> [WORK INSTRUCTION]
Beginning at the line that includes "(258, 557) = (185, 744): green", print each remaining line of the data word for word. Output nothing else.

> [DATA EXTRACT]
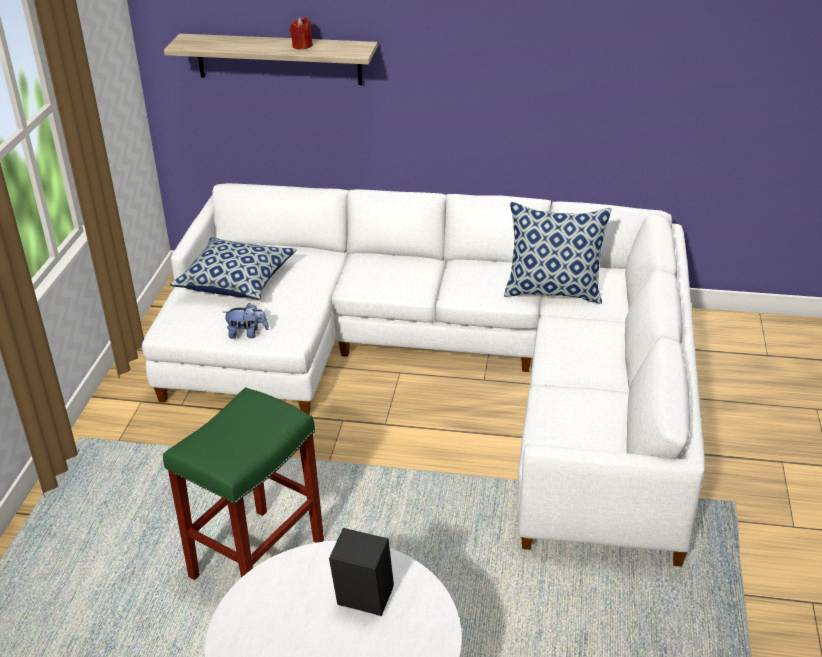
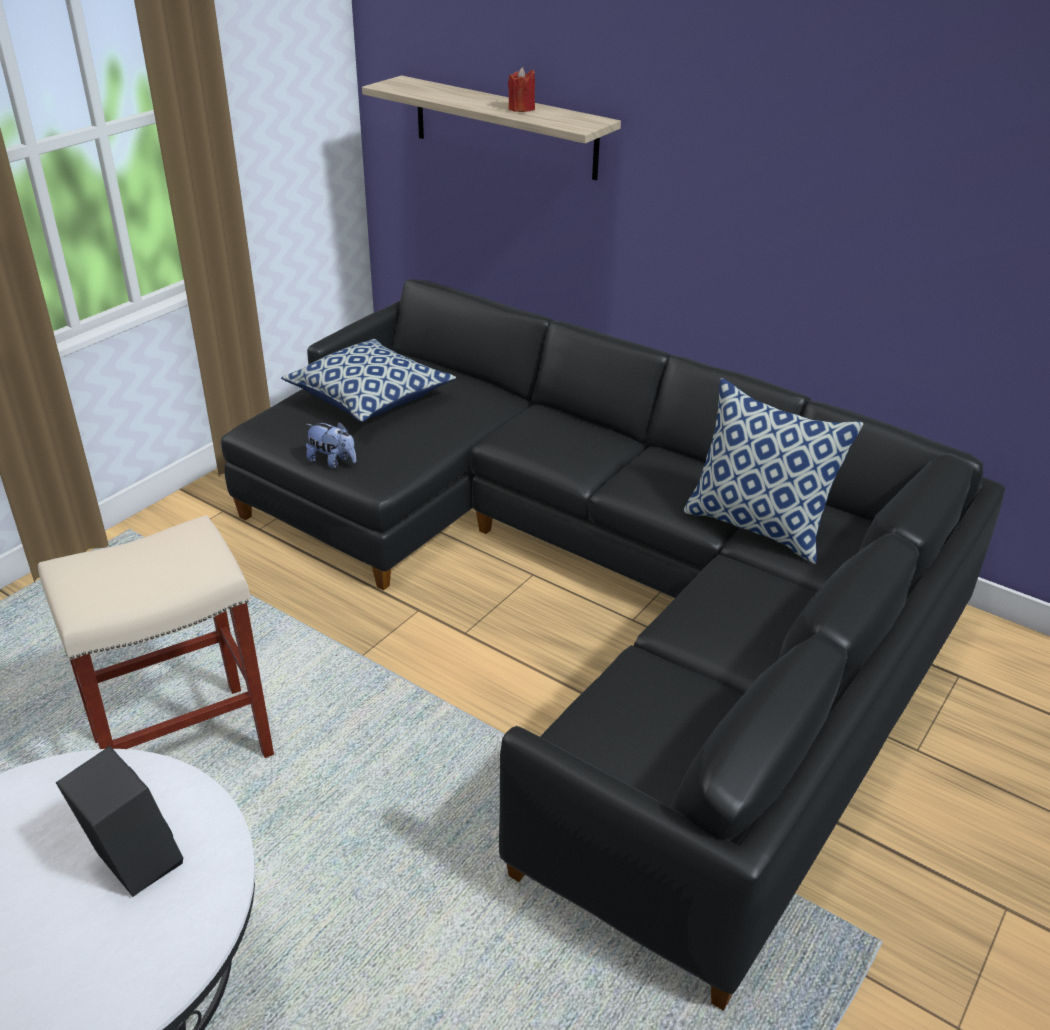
camera: 25 degrees right, 0 degrees up
(258, 557) = (185, 744): green stool -> beige stool
(449, 369) = (597, 591): white sofa -> black sofa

> [OUTPUT OF THE TASK]
(258, 557) = (185, 744): green stool -> beige stool
(449, 369) = (597, 591): white sofa -> black sofa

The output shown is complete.